Sunday, April 15, 2012

just your average


I have to say - this pork roast wasn't terribly much to write home about. It's possible I didn't know what kind of cut I had to work with - I mean "pork roast" is a fairly general description. Would it have helped if I kept braising it until it did yield? Maybe. But it was late, and we were hungry, and it was fine, if dry in spots.

The gravy was gravy, though. So good. I'm not sure I cooked the roux quite long enough - it's hard to determine whether your roux has reached that well-toasted peanut butter-colored stage when I feel it immediately hits that color from picking up the porky bits from searing the meat. It just started smelling like well-done popcorn, and I figured I should stop before it started smelling like burnt popcorn. No one needs that.

The creamed spinach next to it, though? To die. Just 1 T. butter + 1 T. flour cooked to less than peanut butter-colored, 1 lb. wilted spinach and 1 c. cream. Cooked slowly until most of the liquid had evaporated. I could have made that whole thing dinner. Swoon.

Smothered Pork Roast
adapted slightly from The Amateur Gourmet

1 5-lb. boneless pork roast
salt and pepper
2 large onions, thinly sliced
8 garlic cloves, thinly sliced
3 T. fresh thyme leaves
1 T. fresh rosemary, chopped
2 T. olive oil
8 T. butter
1/2 c. all-purpose flour
4 c. chicken broth

1. Preheat the oven to 275 degrees.

2. Season the pork very generously with salt and pepper, rubbing the seasonings into the fat and flesh of the meat. Set the roast aside for at least 30 minutes or up to 1 hour at room temperature.

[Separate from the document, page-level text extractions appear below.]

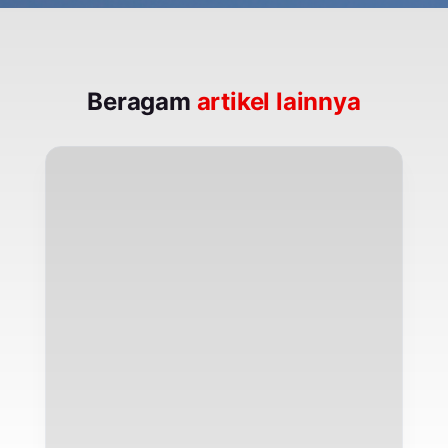
Beragam
artikel lainnya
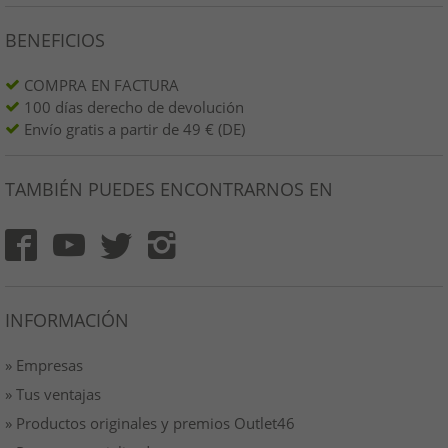
BENEFICIOS
COMPRA EN FACTURA
100 días derecho de devolución
Envío gratis a partir de 49 € (DE)
TAMBIÉN PUEDES ENCONTRARNOS EN
INFORMACIÓN
» Empresas
» Tus ventajas
» Productos originales y premios Outlet46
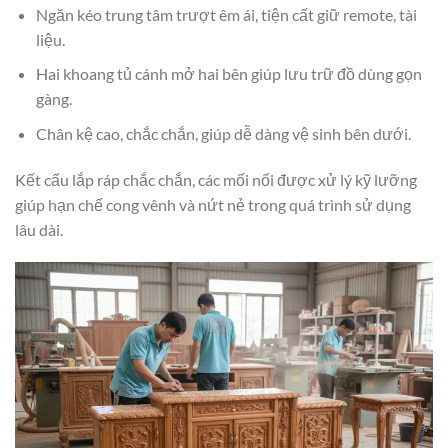
Ngăn kéo trung tâm trượt êm ái, tiện cất giữ remote, tài
liệu.
Hai khoang tủ cánh mở hai bên giúp lưu trữ đồ dùng gọn
gàng.
Chân kệ cao, chắc chắn, giúp dễ dàng vệ sinh bên dưới.
Kết cấu lắp ráp chắc chắn, các mối nối được xử lý kỹ lưỡng
giúp hạn chế cong vênh và nứt nẻ trong quá trình sử dụng
lâu dài.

3. Combine the onions, garlic, thyme and rosemary in a medium mixing bowl and toss to combine.

4. Heat the vegetable oil in a Dutch oven over medium-high heat. When the oil is very hot, sear the meat on all sides until deeply browned and crusty, 10 to 12 minutes total.

5. Transfer the meat to a plate, reduce the heat to medium, and then stir in the butter. When the butter has melted, stir in the flour to make a roux and continue to cook, stirring, until the roux turns a dark peanut butter color, about 10 minutes.

6. Add the onion mixture and cook, stirring, until all the ingredients are well-coated and the mixture is thick. Stir in the chicken broth and bring to a simmer, stirring constantly. Return the pork to the Dutch oven, spoon some of the onion mixture over the meat, cover, and roast for about 3 hours, turning and basting the pork every 30 minutes or so, until the meat will break apart when pressed gently with a fork. Serve sliced over the grain of your choice.